- **Dataset**

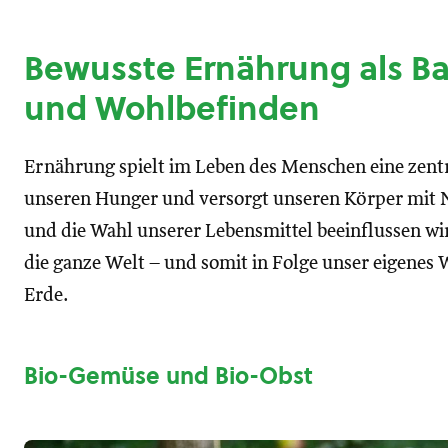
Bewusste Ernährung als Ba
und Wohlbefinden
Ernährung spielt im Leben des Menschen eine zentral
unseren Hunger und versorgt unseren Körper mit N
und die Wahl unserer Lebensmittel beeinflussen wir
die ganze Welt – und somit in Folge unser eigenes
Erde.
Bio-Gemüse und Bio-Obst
--
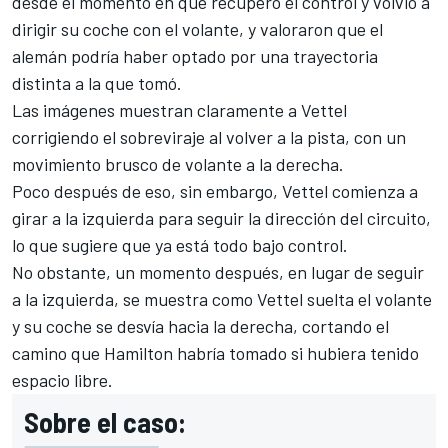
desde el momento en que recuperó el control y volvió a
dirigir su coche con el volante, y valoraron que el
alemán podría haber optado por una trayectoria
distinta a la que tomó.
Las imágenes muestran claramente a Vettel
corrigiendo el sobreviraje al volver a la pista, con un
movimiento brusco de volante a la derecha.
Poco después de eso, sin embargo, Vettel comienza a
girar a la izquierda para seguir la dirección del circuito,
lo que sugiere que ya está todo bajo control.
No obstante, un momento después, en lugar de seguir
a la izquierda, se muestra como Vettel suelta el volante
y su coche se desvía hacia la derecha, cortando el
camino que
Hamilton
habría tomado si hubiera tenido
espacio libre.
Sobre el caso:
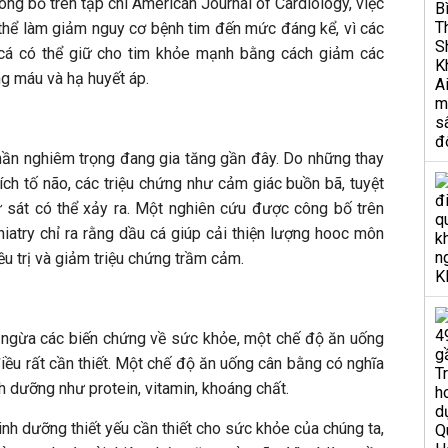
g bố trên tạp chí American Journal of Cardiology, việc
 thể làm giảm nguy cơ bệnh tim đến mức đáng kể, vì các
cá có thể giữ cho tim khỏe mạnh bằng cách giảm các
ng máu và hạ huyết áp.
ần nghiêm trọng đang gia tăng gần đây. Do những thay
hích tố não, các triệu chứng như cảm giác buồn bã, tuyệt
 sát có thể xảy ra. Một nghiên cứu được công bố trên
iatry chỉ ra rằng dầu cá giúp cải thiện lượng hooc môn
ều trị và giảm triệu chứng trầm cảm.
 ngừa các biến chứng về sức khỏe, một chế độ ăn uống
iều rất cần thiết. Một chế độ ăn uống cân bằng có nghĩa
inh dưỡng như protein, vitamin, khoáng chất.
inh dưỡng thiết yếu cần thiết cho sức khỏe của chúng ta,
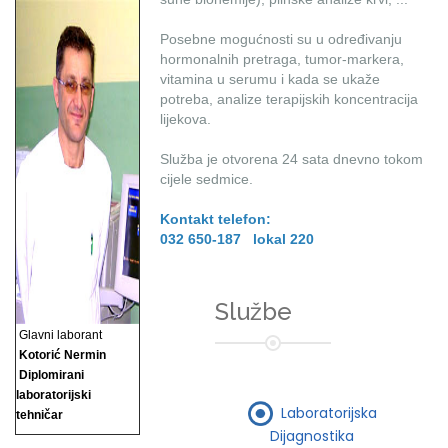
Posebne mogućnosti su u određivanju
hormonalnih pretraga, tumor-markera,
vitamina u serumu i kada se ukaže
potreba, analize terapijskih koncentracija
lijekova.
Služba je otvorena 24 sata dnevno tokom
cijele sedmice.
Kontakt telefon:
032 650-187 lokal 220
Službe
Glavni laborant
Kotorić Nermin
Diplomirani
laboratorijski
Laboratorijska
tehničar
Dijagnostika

- **Task objective**
What do the lines above say from the one containing "Bewusste Ernährung als Ba" down to the one containing "Bio-Gemüse und Bio-Obst"? Return them exactly, both end lines included, and only them.

- **Task response**
Bewusste Ernährung als Ba
und Wohlbefinden
Ernährung spielt im Leben des Menschen eine zentral
unseren Hunger und versorgt unseren Körper mit N
und die Wahl unserer Lebensmittel beeinflussen wir
die ganze Welt – und somit in Folge unser eigenes
Erde.
Bio-Gemüse und Bio-Obst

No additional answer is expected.